We all know that it is a tough job to make a child to listen to us. Every time you ask them to do something, he/she will give you the impression that they are listening to you, and then continue doing whatever they want to do. This can at times become really annoying. But is this a matter of big worry? The answer is a big ‘No’. The fact is that the child is not always deliberately careless. Nor does she have any intention of driving you crazy. ‘Then why is this strange behaviour?’ you may be wondering. Experts in child-psychology say that when pre-schoolers concentrate on the works they love to do, they get so engrossed in it to the point of totally forgetting their surroundings. For them, everything is a new experience and a source of wonder and amazement. So they do not want to get diverted from what they find curious, and paying attention to parents turns out to be of little importance.

However this does not mean that you can turn a blind eye to this problem of inattentiveness. Paying attention and listening to others are definitely important social skills that you need to inculcate in the little ones. And these skills should be developed at an early age, too. Here are some tips for you in this respect. Firstly, understand that a child who is engrossed in the activity may not bother to look up, and listen to you. First of all, do not yell out commands and orders at kids from distance. This will be useless, and may backfire also. Your shouts may scare the kids and the attention that you get from the kids in this way will be out of fear. Instead, walk up to them, touch their shoulders gently. This will help you to get your kid’s attention. And then, tell them gently what you want to tell. Remember that you should start talking to the kids only after making eye contacts with them. Try to keep your talk short and to-the point. Giving long lectures on what you should do may dampen their spirit, and just turn them off. Do not shout commands angrily either. What the child receives will not be your message, but your shouts and anger. The rude way you follow to get their attention will definitely give them a wrong model of seeking the attention of others. So mind your language. Speak in a gently and friendly tone. Try to keep what you want to say in simple language. Sometimes, kid’s lack of response results from their inability to understand what you are saying. To overcome this problem, you can always reinforce whatever you are saying with your body language. For example, if you want your kid to read his lesson, just point to the book and say ‘read your lessons’. This visual cue will reinforce what you say in the kid’s mind.

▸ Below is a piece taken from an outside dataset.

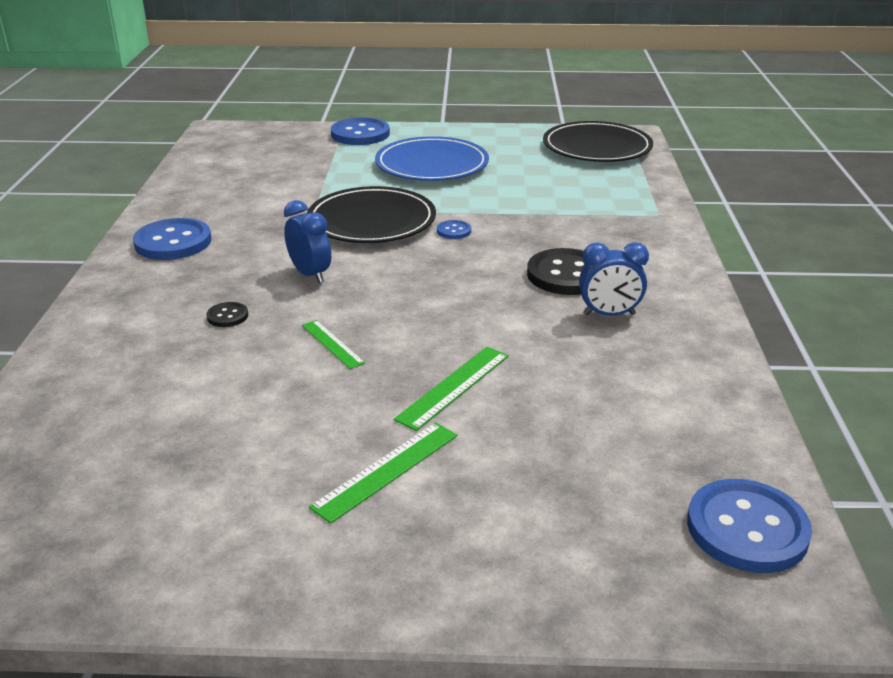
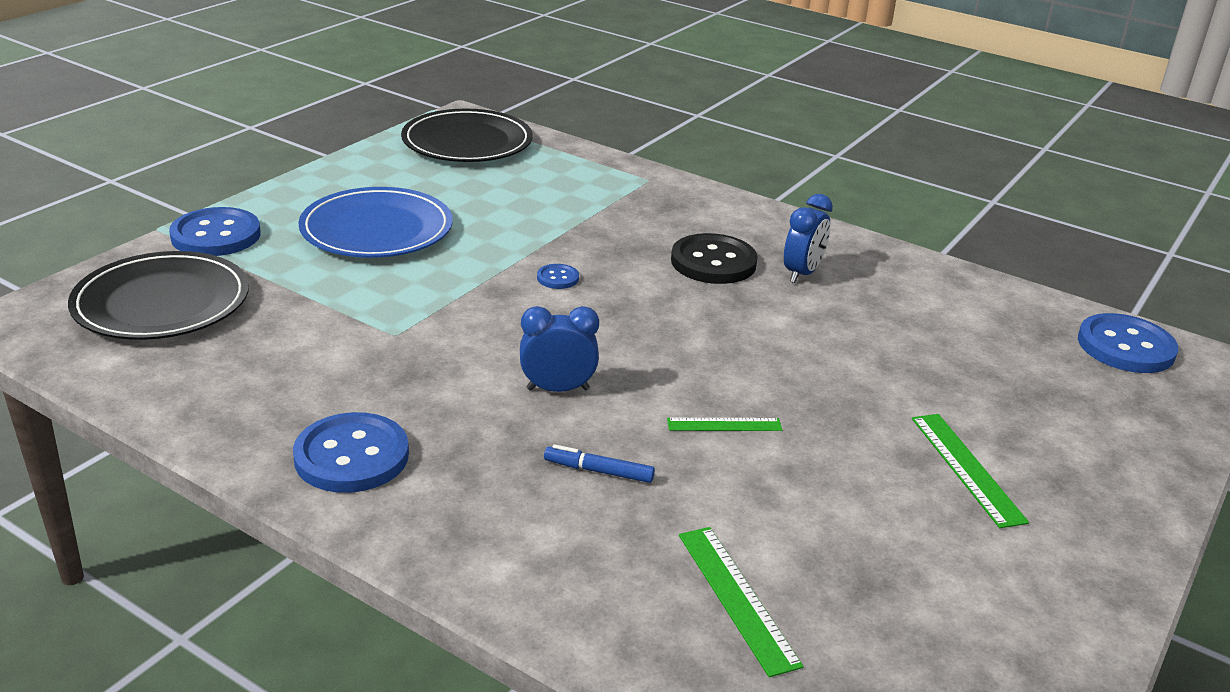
camera: 60 degrees left, 0 degrees up
black button [206,302,248,327] -> blue marker [544,444,655,483]
black plate [307,186,436,243] -> black plate moved to [68,251,249,340]
green ruler [394,347,509,431] -> green ruler moved to [679,527,804,677]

And do not always insist that the kids should always do what you demand. If your child is deeply engrossed in something, do not disturb her. Please, wait for a while so that she can finish it off. But try to help her respond to you by asking questions like ‘have you not heard me calling you?’ or ‘are you busy now?’ or ‘why are you not responding to me?’ and so on. These questions will definitely give them the impression that they are supposed to respond to you, when you call them. Remember, our focus is not on making the kids obedient to us, rather developing a habit of responding to our attempts to seek their attention. Sometimes, this lack of response may be symptomatic of hearing loss or of some other physical or mental disorders. If the child is constantly inattentive to your efforts to seek her attention, you may take him to a specialist and ask for an expert opinion.

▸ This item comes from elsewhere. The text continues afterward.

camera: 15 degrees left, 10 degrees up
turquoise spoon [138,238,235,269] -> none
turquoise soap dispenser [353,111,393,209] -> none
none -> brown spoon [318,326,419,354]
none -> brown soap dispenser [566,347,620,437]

The last but not the least. Sometimes, kid’s inattentiveness to your words may be the result of your own indifference towards her.  According to Dr. Fick, “Parents are often so busy themselves that they don’t always focus on things they consider to be insignificant, but those may be the very things that matter most to a child.” Sometimes, you kids may want to discuss with you the cartoon they have recently watched or the story they have read. But you may be busy with your office work or household chores, and may give a very cold and indifferent response to your kid. This will not only dampen their spirit, but also encourage them to behave similarly when you want to get their attention. If you are busy when your kids want to tell you something, tell them “Dear, I am a little busy right now. Can I talk to you once I finish this work?’ This positive disposition will instill in your kids a sense of good behaviour. So, please keep in mind that if you want your kids to listen to you, you yourself should listen to them. If you are really willing to listen to your kid, they will also listen to you.  Listen well and you will be listened to.